I have an app that transfers (HtoD) data to the GPU for processing by a few kernels. There is a very small DtoH transfer of results back to the host, then the process repeats. Here’s a screenshot of one such “processing cycle”:
The green “Memcpy HtoD” takes ~300us (3.7Mb), followed by a delay of ~64us before the first kernel starts (highlighted). What will be causing this delay, and can anything be done about it? I’m still getting to grips with NSight but the “CUDA API” row seems to show the host issuing the cuda commands “back to back” (more or less), suggesting the delay isn’t originating from here.
(Probably not relevant but just in case you are curious: there is a very small H2D memcpy (tens of bytes) immediately before the first kernel, plus a cudaMemset before the second kernel).
It’s difficult to work with the tiniest bit of profiler output. However if there is an additional op that you haven’t shown, that is another cudaMemcpy H2D right before the kernel, then it seems that could be an explanation for the gap.
Every CUDA operation that you launch on a GPU (kernel calls, cudaMemcpy operations, etc.) has latencies and overheads. Just because your cudaMemcpy H2D of 3.7Mb takes 300us does not mean that a cudaMemcpy operation of 1 byte will take approximately zero microseconds. It will take approximately 10 or more microseconds. Since you’re asking about where did a few tens of microseconds go, this stuff matters, and should not be omitted from your analysis or your data provided to others, when asking for help.
Apologies, I didn’t think the small H2D copy would be relevant as it takes ~350ns to execute. It’s barely visible in the above screenshot, at the end of the 64us “idle” region that is the focus of the question.
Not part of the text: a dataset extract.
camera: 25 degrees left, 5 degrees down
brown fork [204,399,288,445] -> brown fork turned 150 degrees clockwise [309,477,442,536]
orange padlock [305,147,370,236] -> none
I’ve just been looking more closely at the tooltip of that small copy and I can now see that it shows a latency of 46us, so I guess that explains the majority of that larger 64us delay.
I’ve read that calling cudaStreamQuery(0) can help here, but are there any adverse effects in doing this?
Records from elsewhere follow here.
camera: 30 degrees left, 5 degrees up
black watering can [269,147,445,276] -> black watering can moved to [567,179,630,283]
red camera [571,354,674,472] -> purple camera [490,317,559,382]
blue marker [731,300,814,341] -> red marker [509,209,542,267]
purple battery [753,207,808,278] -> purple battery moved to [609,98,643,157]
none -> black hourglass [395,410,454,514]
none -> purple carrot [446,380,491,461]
You can also consider graphs to speed up launch latencies, as it perhaps takes away some microseconds.
Are you on windows? Information like this matters.
Yes it’s Windows. GPU is a Quadro RTX4000 although we’re looking to upgrade to an RTX4070.
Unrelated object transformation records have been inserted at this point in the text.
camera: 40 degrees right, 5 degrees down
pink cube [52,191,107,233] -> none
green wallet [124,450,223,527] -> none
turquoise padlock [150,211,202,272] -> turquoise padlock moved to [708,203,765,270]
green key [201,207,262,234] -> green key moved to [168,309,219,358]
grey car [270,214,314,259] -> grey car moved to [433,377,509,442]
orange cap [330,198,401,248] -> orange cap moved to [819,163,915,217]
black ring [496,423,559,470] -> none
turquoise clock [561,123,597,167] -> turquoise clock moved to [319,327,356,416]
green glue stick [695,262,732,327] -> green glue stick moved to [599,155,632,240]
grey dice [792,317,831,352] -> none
on windows, if I were worried about scheduling delays, rather than using the previous recommendation you suggested, I would first try both settings of Windows Hardware Accelerated GPU Scheduling, to see if one or the other setting produced a better launch sequence for my test case. I would do that first, before other approaches.
I’m not suggesting this will make a difference in your test case. I don’t know exactly what the source of 64us or 46us or 18us gap is. I’m simply suggesting that if I were thinking about going down the road you seem to be thinking about, I would do it that way.